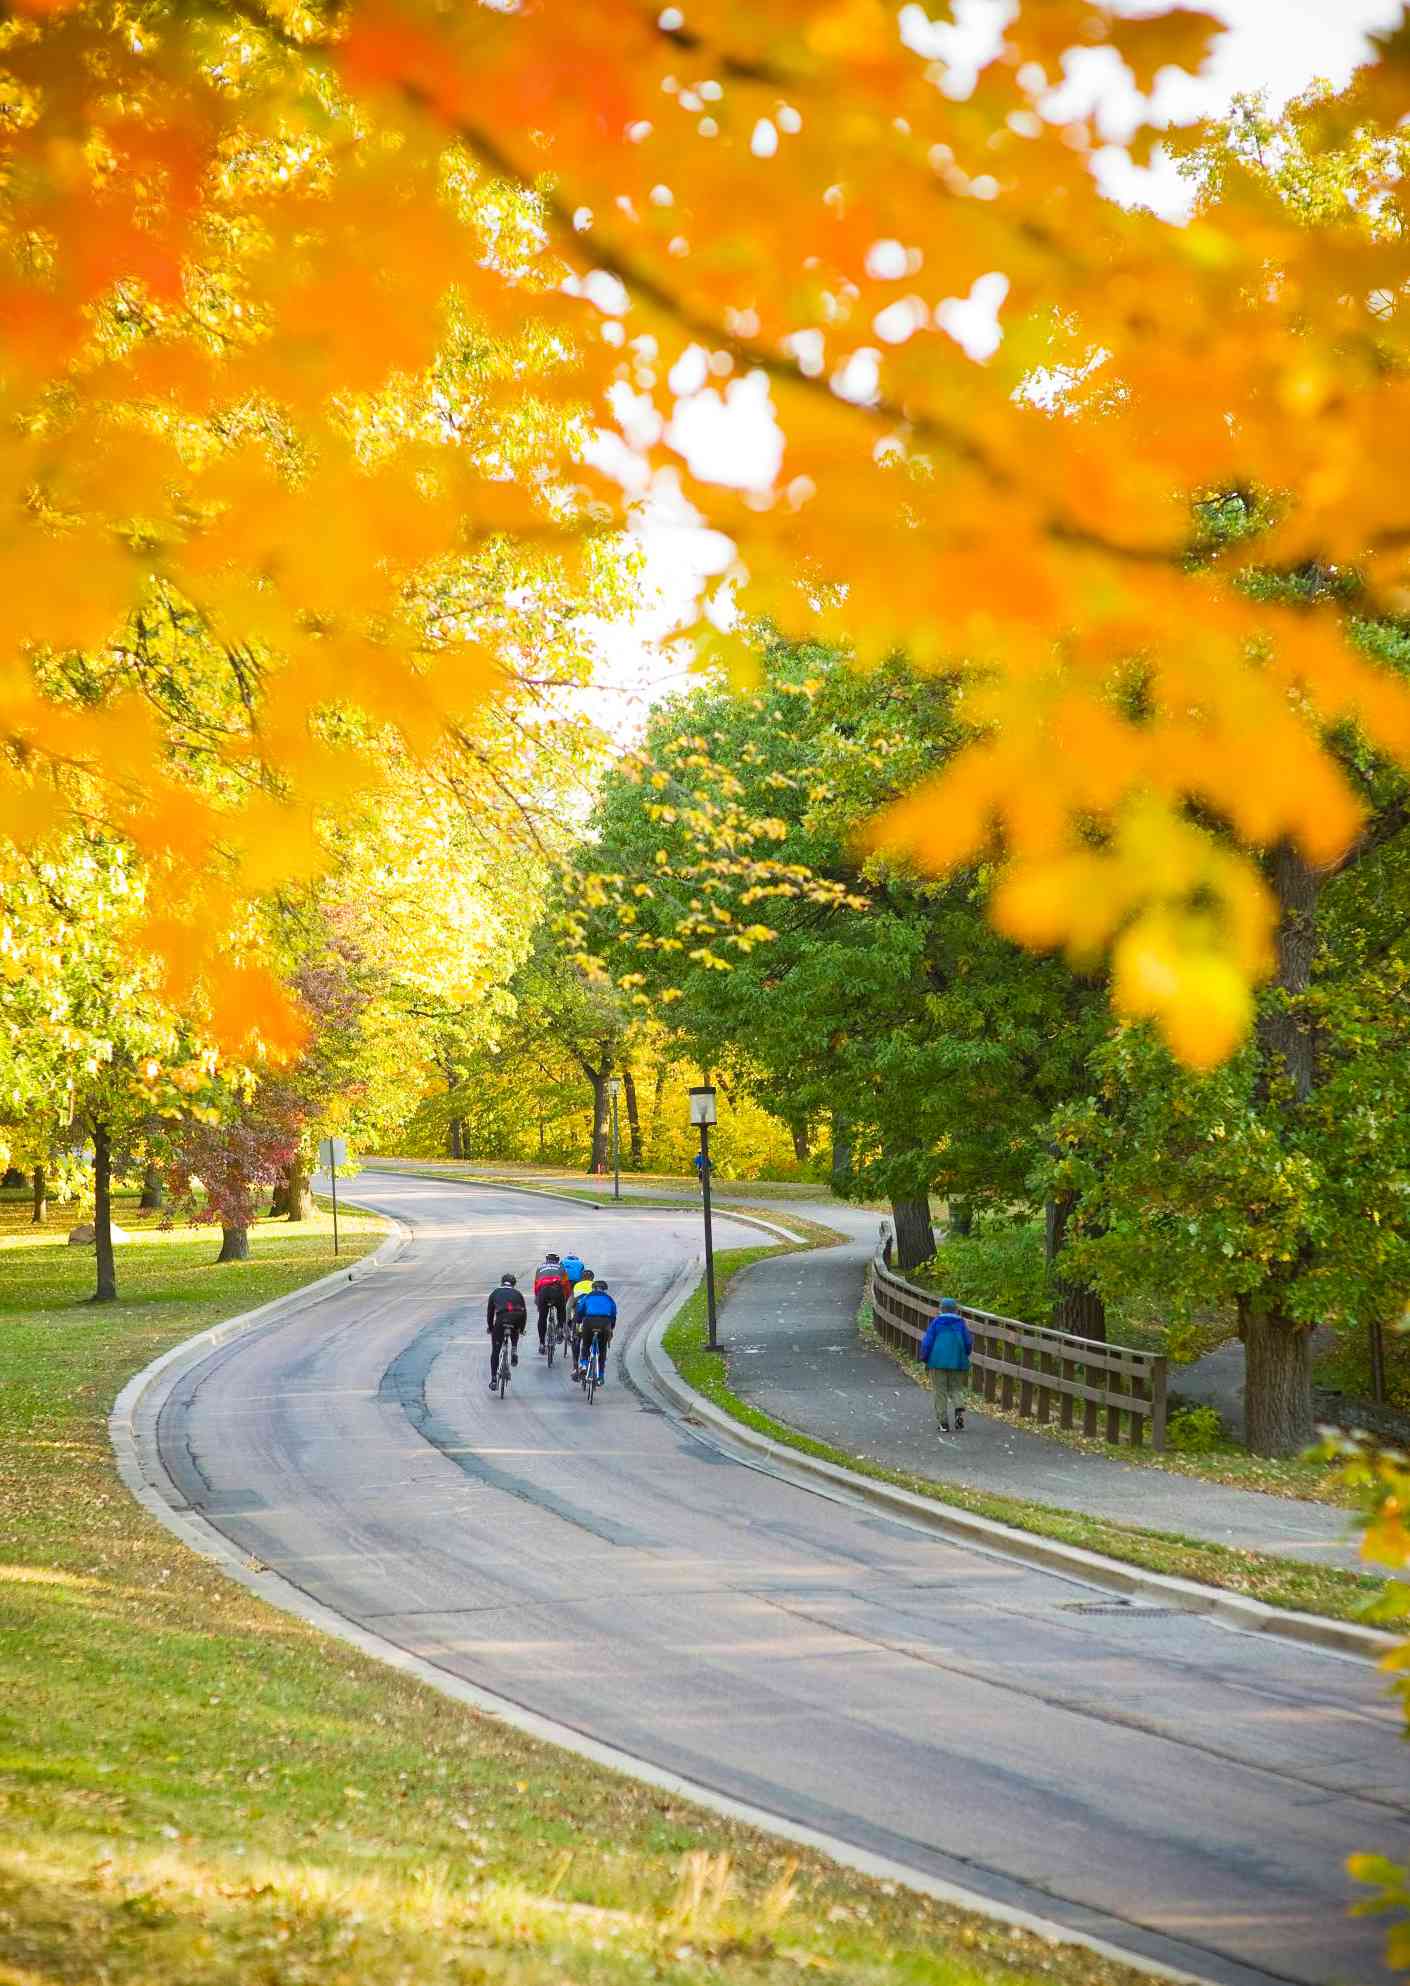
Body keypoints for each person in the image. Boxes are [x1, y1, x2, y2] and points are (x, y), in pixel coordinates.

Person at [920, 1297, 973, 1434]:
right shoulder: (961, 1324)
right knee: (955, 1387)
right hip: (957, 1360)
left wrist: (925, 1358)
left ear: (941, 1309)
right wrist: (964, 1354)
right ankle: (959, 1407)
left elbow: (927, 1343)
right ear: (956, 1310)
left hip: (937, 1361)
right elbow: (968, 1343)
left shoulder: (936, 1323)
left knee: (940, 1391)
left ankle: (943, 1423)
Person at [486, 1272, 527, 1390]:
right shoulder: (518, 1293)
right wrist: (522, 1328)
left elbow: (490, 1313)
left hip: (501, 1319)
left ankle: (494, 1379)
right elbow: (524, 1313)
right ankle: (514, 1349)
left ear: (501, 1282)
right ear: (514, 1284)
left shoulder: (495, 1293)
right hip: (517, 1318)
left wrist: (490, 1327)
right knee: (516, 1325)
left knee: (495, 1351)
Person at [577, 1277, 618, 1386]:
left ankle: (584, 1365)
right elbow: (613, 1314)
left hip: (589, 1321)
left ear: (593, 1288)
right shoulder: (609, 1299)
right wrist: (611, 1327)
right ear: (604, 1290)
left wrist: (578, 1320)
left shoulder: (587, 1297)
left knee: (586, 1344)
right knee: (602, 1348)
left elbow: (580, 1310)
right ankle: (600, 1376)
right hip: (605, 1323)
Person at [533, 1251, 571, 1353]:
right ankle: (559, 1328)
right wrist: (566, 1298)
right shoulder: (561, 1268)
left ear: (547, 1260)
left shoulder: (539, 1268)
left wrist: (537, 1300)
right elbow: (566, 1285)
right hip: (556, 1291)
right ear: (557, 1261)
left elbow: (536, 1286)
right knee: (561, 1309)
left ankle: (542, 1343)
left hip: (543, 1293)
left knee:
- - -
» **Exercise**
Word for word, set down every record, keeping the images out.

» **Task solution**
Body keypoints for each person in the image. Boxes are [x1, y1, x2, y2] and points are (x, y), in pixel coordinates.

Person at [920, 1297, 973, 1434]:
right shoulder: (961, 1324)
right knee: (955, 1387)
right hip: (957, 1360)
left wrist: (925, 1358)
left ear: (941, 1309)
right wrist: (964, 1354)
right ankle: (959, 1407)
left elbow: (927, 1343)
right ear: (956, 1310)
left hip: (937, 1361)
right elbow: (968, 1343)
left shoulder: (936, 1323)
left knee: (940, 1391)
left ankle: (943, 1423)
Person at [486, 1272, 527, 1390]:
right shoulder: (518, 1293)
right wrist: (522, 1328)
left elbow: (490, 1313)
left hip: (501, 1319)
left ankle: (494, 1379)
right elbow: (524, 1313)
right ankle: (514, 1349)
left ear: (501, 1282)
right ear: (514, 1284)
left shoulder: (495, 1293)
right hip: (517, 1318)
left wrist: (490, 1327)
right knee: (516, 1325)
left knee: (495, 1351)
Person at [577, 1277, 618, 1386]:
left ankle: (584, 1365)
right elbow: (613, 1314)
left hip: (589, 1321)
left ear: (593, 1288)
right shoulder: (609, 1299)
right wrist: (611, 1327)
right ear: (604, 1290)
left wrist: (578, 1320)
left shoulder: (587, 1297)
left knee: (586, 1344)
right knee: (602, 1348)
left elbow: (580, 1310)
right ankle: (600, 1376)
right hip: (605, 1323)
Person at [533, 1251, 571, 1353]:
right ankle: (559, 1328)
right wrist: (566, 1298)
right shoulder: (561, 1268)
left ear: (547, 1260)
left shoulder: (539, 1268)
left wrist: (537, 1300)
right elbow: (566, 1285)
right hip: (556, 1291)
right ear: (557, 1261)
left elbow: (536, 1286)
right knee: (561, 1309)
left ankle: (542, 1343)
left hip: (543, 1293)
left knee:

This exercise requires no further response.